**** Supplied material

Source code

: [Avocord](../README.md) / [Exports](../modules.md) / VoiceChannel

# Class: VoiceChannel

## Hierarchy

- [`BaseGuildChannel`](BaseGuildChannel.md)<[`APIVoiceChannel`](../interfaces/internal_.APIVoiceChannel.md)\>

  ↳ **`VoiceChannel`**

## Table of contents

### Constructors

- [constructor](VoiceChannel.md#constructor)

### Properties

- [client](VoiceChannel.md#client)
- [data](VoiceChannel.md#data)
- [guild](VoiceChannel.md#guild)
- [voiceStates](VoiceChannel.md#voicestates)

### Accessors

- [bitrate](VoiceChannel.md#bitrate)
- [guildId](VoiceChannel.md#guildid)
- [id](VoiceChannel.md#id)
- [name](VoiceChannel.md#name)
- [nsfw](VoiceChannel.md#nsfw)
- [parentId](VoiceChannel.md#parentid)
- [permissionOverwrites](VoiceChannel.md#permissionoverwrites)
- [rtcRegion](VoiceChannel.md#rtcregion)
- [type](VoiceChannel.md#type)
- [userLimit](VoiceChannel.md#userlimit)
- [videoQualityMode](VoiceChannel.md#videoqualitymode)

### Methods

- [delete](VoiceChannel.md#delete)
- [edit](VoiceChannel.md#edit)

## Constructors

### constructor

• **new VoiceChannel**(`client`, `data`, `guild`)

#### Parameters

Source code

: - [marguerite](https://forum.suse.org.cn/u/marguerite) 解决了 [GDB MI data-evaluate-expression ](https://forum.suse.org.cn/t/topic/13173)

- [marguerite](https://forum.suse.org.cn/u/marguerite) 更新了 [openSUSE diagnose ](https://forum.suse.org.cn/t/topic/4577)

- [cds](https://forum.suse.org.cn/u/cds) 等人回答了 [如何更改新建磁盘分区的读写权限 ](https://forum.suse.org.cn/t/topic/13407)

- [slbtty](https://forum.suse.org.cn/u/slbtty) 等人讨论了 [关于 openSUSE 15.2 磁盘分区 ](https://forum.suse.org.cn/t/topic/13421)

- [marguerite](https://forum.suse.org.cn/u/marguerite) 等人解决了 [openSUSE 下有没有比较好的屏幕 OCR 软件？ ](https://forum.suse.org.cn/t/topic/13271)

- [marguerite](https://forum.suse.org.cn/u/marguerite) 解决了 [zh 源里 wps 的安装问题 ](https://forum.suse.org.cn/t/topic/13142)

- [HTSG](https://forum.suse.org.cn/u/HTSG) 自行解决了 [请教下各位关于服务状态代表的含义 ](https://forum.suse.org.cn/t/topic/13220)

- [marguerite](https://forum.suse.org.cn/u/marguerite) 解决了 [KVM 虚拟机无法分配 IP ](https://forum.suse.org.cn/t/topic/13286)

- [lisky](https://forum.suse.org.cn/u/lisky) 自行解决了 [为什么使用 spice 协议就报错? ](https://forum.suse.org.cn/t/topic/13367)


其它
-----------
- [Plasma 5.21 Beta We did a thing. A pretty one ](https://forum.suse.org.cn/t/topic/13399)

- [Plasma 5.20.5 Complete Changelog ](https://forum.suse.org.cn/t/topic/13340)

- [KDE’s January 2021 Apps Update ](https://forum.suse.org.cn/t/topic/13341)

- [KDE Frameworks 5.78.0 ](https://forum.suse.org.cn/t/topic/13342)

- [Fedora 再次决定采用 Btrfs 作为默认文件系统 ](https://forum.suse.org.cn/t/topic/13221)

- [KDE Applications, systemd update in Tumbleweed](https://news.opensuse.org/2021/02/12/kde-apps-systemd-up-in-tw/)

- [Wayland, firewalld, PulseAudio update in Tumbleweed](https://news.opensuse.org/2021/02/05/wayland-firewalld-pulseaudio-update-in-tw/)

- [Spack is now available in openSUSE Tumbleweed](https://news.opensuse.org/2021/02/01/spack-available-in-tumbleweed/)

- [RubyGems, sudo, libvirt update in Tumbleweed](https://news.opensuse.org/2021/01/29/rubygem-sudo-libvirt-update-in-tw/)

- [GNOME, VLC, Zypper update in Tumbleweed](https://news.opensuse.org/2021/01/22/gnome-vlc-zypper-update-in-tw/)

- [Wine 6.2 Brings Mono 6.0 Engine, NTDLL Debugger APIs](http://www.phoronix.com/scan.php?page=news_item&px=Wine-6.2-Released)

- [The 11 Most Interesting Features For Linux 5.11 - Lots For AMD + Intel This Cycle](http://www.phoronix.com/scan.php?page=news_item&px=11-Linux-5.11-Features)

********

Task item:
In the listing above, find the line with "- [marguerite](https://forum.suse.org.cn/u/marguerite) 解决了 [KVM" and the line with "- [Wayland, firewalld, PulseAudio"; set down exactly those two lines and every line between them, nothing more.

Solved problem:
- [marguerite](https://forum.suse.org.cn/u/marguerite) 解决了 [KVM 虚拟机无法分配 IP ](https://forum.suse.org.cn/t/topic/13286)

- [lisky](https://forum.suse.org.cn/u/lisky) 自行解决了 [为什么使用 spice 协议就报错? ](https://forum.suse.org.cn/t/topic/13367)


其它
-----------
- [Plasma 5.21 Beta We did a thing. A pretty one ](https://forum.suse.org.cn/t/topic/13399)

- [Plasma 5.20.5 Complete Changelog ](https://forum.suse.org.cn/t/topic/13340)

- [KDE’s January 2021 Apps Update ](https://forum.suse.org.cn/t/topic/13341)

- [KDE Frameworks 5.78.0 ](https://forum.suse.org.cn/t/topic/13342)

- [Fedora 再次决定采用 Btrfs 作为默认文件系统 ](https://forum.suse.org.cn/t/topic/13221)

- [KDE Applications, systemd update in Tumbleweed](https://news.opensuse.org/2021/02/12/kde-apps-systemd-up-in-tw/)

- [Wayland, firewalld, PulseAudio update in Tumbleweed](https://news.opensuse.org/2021/02/05/wayland-firewalld-pulseaudio-update-in-tw/)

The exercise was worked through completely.